13.4 Insights from and interactions with private, local and non-governmental initiatives
This section addresses voluntary actions taken by sub-national governments, corporations, NGO’s and others that are independent of national government programs or policies. See Box 13.9. Note that in contrast, section 13.2 addresses voluntary agreements between national governments and private parties.
13.4.1 Sub-national initiatives
Local, state, provincial or regional governments have developed GHG policies and programmes that are either synergistic with national policies or are independent of these policies. Several reasons are given in the literature as to why sub-national entities undertake independent policies on GHGs or other environmental issues. Oates (2001) and Vogel et al. (2005) highlight the influence that State governments in the USA have had on national policy by experimenting with innovative initiatives. Rabe (2004) argues that some US states have enacted GHG policies to create incentives for new emission reduction technologies or to facilitate the recognition of emission reductions by companies in the event of future national regulations. Regional or local GHG reductions may also be motivated by the desire to achieve additional environmental co-benefits, such as reductions in air pollution.
On the other hand, sub-national actions to address climate change may be viewed as a ‘free rider’ problem because non-participating regions may benefit from the actions of the participating areas without paying the costs (Kousky and Schneider, 2003). Regional or local initiatives may also cause ‘leakage’ if mandatory requirements in one jurisdiction cause a shift in economic activity and emissions to other jurisdictions without mandatory requirements (Kruger, 2006).
Sub-national governments in the USA and Australia, two countries that are not Parties to the Kyoto Protocol, have been among the most active on GHG policy, with a number of US states having adopted or proposed a variety of programmes to address GHGs, including renewable energy portfolio standards, energy efficiency programmes, automobile emissions standards and emissions registries. Perhaps the most notable examples of such an initiative are those of eight states in north-eastern and mid-Atlantic USA announcing their intent to adopt a regional cap-and-trade programme, known as the Regional Greenhouse Gas Initiative (RGGI); three western states – California, Washington and Oregon – may explore a similar initiative (McKinstry, 2004; Peterson, 2004; Pew Center, 2004; Rabe, 2004).
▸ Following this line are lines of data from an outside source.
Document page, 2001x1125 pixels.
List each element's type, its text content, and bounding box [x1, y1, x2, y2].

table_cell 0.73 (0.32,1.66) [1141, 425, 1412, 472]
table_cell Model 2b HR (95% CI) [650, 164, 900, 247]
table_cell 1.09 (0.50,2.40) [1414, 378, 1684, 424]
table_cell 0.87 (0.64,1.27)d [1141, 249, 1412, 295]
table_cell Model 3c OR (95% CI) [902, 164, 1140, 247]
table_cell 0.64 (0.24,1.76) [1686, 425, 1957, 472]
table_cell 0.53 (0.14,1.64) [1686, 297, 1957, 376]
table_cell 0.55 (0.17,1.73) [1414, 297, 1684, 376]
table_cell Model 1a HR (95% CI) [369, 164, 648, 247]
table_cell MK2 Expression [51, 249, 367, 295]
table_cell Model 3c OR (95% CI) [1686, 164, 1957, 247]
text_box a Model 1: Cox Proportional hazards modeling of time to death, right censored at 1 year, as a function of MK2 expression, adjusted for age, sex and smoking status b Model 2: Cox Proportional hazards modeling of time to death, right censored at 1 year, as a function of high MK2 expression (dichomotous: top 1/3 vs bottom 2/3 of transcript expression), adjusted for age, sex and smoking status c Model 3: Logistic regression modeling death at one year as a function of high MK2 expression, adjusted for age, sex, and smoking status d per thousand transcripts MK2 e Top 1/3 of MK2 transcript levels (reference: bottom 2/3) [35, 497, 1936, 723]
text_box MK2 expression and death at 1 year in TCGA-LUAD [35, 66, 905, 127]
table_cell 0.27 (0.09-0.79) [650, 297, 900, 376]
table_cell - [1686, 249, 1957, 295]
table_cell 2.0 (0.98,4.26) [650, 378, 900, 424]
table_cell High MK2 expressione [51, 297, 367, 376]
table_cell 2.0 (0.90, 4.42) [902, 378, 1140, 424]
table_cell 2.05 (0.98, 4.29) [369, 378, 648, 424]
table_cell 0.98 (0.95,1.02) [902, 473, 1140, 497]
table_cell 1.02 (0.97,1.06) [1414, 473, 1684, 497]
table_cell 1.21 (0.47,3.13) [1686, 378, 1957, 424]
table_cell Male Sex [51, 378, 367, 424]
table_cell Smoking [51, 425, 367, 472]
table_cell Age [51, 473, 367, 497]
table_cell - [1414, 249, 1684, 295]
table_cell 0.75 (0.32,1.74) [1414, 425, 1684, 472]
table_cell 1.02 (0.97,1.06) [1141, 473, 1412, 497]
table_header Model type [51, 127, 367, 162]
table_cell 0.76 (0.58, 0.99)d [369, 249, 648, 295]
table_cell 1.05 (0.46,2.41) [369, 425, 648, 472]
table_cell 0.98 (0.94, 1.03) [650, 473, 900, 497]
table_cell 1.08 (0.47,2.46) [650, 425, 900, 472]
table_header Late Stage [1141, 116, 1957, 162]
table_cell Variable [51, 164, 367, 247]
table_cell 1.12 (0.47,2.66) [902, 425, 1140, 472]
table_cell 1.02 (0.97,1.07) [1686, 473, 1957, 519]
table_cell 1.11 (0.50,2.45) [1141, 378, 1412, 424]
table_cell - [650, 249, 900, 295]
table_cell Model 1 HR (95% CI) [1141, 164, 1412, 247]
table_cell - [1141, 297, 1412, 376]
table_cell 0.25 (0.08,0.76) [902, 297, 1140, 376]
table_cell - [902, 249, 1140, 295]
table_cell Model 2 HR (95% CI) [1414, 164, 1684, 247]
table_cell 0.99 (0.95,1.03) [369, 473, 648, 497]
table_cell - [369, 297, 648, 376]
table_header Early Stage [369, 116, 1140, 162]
Australian states have developed a broad array of programmes to reduce, sequester or measure GHG emissions (see http://www.epa.qld.gov.au/environmental_management/sustainability/greenhouse/greenhouse_policy/other_states_and_territories/). For example, the Australian state of Victoria has adopted a series of programmes to support renewable energy projects and the development of a ‘green power’ market (Northrop, 2004), while that of New South Wales has developed a credit-based emissions trading scheme for electricity retailers, generators and some electricity users. (Fowler, 2004; Baron and Philibert, 2005; MacGill, et al., 2006). Finally, the Australian states have announced their intention to explore the development of a multi-jurisdictional emissions trading system (see http://www.cabinet. nsw.gov. au/ greenhouse/report.pdf).
Northrop (2004) reports that more than 600 cities worldwide have participated in programmes to implement measures aimed at reducing local GHG emissions. These include cities in developing countries. In total, 18 cities in South America, 12 cities in South Africa and 17 cities in India are becoming more active in developing environmental measures at the local level. Kousky and Schneider (2003) find that cities have primarily adopted GHG policies with co-benefits, including more efficient energy use. Fleming and Webber (2004) describe a variety of GHG measurement and energy efficiency measures undertaken at the regional and local level in the UK, and Pizer and Tamura (2004) summarize measures undertaken by the Tokyo city government to reduce GHGs and control the ‘heat island’ effect. These types of initiatives may influence sub-national and national government policies and serve as incubators for new approaches to achieve GHG emission reductions.